Entries:
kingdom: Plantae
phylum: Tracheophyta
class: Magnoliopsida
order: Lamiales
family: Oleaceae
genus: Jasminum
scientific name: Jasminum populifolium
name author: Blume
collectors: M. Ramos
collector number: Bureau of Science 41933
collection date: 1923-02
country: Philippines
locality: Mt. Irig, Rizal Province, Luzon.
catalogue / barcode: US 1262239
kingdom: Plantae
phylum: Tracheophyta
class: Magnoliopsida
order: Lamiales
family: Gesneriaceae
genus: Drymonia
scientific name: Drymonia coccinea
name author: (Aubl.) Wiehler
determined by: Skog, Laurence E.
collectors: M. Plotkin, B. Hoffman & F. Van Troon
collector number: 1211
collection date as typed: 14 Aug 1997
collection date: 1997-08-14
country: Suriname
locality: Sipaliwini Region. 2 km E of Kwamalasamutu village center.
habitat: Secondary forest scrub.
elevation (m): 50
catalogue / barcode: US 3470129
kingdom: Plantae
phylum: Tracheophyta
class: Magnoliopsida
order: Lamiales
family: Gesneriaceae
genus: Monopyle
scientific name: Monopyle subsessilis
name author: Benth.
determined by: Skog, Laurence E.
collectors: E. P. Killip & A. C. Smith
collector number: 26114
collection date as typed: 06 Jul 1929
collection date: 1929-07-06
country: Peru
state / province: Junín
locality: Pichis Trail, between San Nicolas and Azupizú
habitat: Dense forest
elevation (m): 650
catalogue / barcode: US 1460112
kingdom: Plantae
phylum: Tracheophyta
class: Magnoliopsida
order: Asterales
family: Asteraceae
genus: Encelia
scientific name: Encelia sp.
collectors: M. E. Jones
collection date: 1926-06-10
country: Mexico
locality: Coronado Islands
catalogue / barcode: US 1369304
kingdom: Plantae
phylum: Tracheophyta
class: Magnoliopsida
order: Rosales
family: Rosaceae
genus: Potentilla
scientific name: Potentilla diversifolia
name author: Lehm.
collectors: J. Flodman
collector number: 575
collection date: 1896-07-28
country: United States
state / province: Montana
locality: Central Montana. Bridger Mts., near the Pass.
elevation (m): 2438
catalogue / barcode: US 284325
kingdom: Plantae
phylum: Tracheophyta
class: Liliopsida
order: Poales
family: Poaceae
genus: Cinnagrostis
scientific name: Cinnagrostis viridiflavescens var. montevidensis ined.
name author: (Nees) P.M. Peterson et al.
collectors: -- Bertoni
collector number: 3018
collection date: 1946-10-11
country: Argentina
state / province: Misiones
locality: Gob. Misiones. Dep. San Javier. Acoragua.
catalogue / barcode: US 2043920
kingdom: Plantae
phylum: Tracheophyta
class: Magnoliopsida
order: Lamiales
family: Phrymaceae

Problem details:
Copy all of the rows above line for line, changing nothing.

Complete output:
kingdom: Plantae
phylum: Tracheophyta
class: Magnoliopsida
order: Lamiales
family: Oleaceae
genus: Jasminum
scientific name: Jasminum populifolium
name author: Blume
collectors: M. Ramos
collector number: Bureau of Science 41933
collection date: 1923-02
country: Philippines
locality: Mt. Irig, Rizal Province, Luzon.
catalogue / barcode: US 1262239
kingdom: Plantae
phylum: Tracheophyta
class: Magnoliopsida
order: Lamiales
family: Gesneriaceae
genus: Drymonia
scientific name: Drymonia coccinea
name author: (Aubl.) Wiehler
determined by: Skog, Laurence E.
collectors: M. Plotkin, B. Hoffman & F. Van Troon
collector number: 1211
collection date as typed: 14 Aug 1997
collection date: 1997-08-14
country: Suriname
locality: Sipaliwini Region. 2 km E of Kwamalasamutu village center.
habitat: Secondary forest scrub.
elevation (m): 50
catalogue / barcode: US 3470129
kingdom: Plantae
phylum: Tracheophyta
class: Magnoliopsida
order: Lamiales
family: Gesneriaceae
genus: Monopyle
scientific name: Monopyle subsessilis
name author: Benth.
determined by: Skog, Laurence E.
collectors: E. P. Killip & A. C. Smith
collector number: 26114
collection date as typed: 06 Jul 1929
collection date: 1929-07-06
country: Peru
state / province: Junín
locality: Pichis Trail, between San Nicolas and Azupizú
habitat: Dense forest
elevation (m): 650
catalogue / barcode: US 1460112
kingdom: Plantae
phylum: Tracheophyta
class: Magnoliopsida
order: Asterales
family: Asteraceae
genus: Encelia
scientific name: Encelia sp.
collectors: M. E. Jones
collection date: 1926-06-10
country: Mexico
locality: Coronado Islands
catalogue / barcode: US 1369304
kingdom: Plantae
phylum: Tracheophyta
class: Magnoliopsida
order: Rosales
family: Rosaceae
genus: Potentilla
scientific name: Potentilla diversifolia
name author: Lehm.
collectors: J. Flodman
collector number: 575
collection date: 1896-07-28
country: United States
state / province: Montana
locality: Central Montana. Bridger Mts., near the Pass.
elevation (m): 2438
catalogue / barcode: US 284325
kingdom: Plantae
phylum: Tracheophyta
class: Liliopsida
order: Poales
family: Poaceae
genus: Cinnagrostis
scientific name: Cinnagrostis viridiflavescens var. montevidensis ined.
name author: (Nees) P.M. Peterson et al.
collectors: -- Bertoni
collector number: 3018
collection date: 1946-10-11
country: Argentina
state / province: Misiones
locality: Gob. Misiones. Dep. San Javier. Acoragua.
catalogue / barcode: US 2043920
kingdom: Plantae
phylum: Tracheophyta
class: Magnoliopsida
order: Lamiales
family: Phrymaceae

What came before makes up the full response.